== Segment start ==

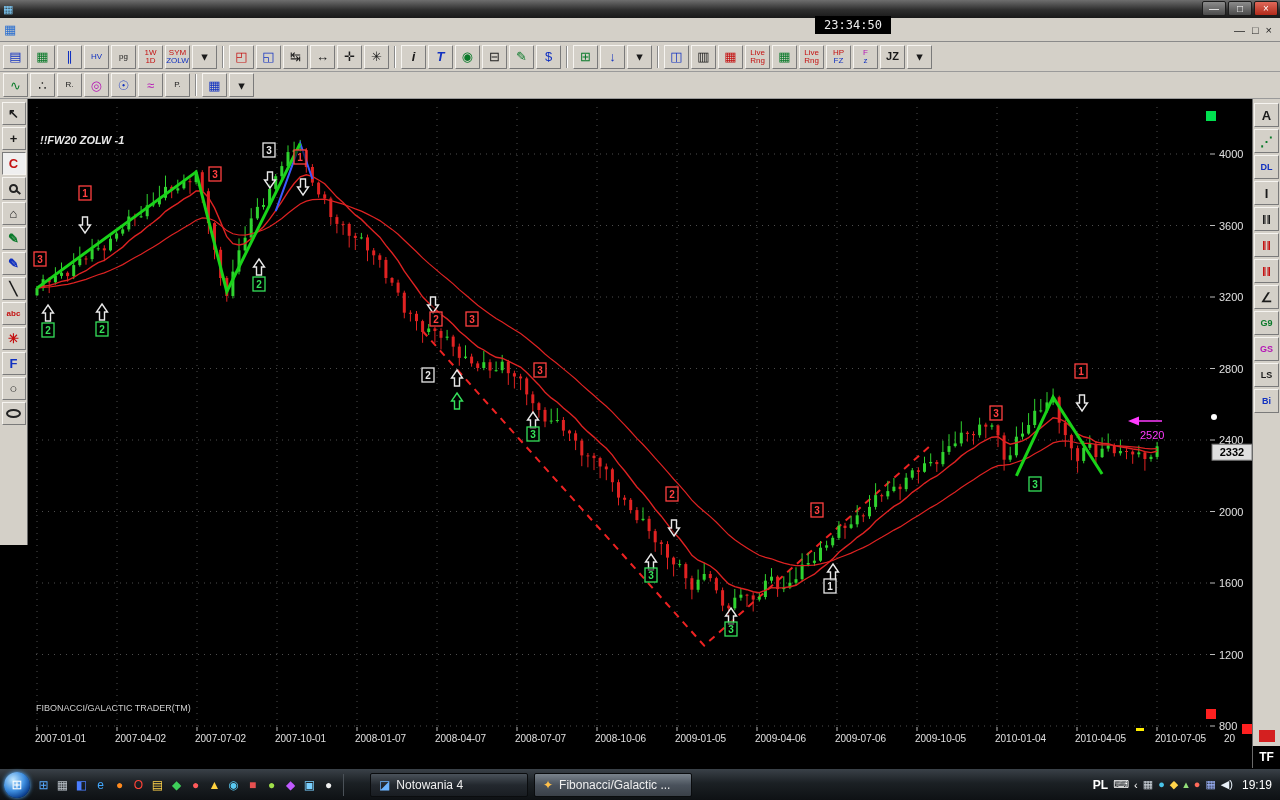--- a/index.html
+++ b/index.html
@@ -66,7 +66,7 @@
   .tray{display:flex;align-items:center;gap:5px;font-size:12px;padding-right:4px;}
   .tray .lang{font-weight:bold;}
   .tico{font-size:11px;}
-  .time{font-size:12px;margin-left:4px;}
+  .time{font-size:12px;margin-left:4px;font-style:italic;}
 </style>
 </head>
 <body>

== Segment end ==

● Problem statement: Copy each line of the data above that holds "style".

● Response:
+  .time{font-size:12px;margin-left:4px;font-style:italic;}
 </style>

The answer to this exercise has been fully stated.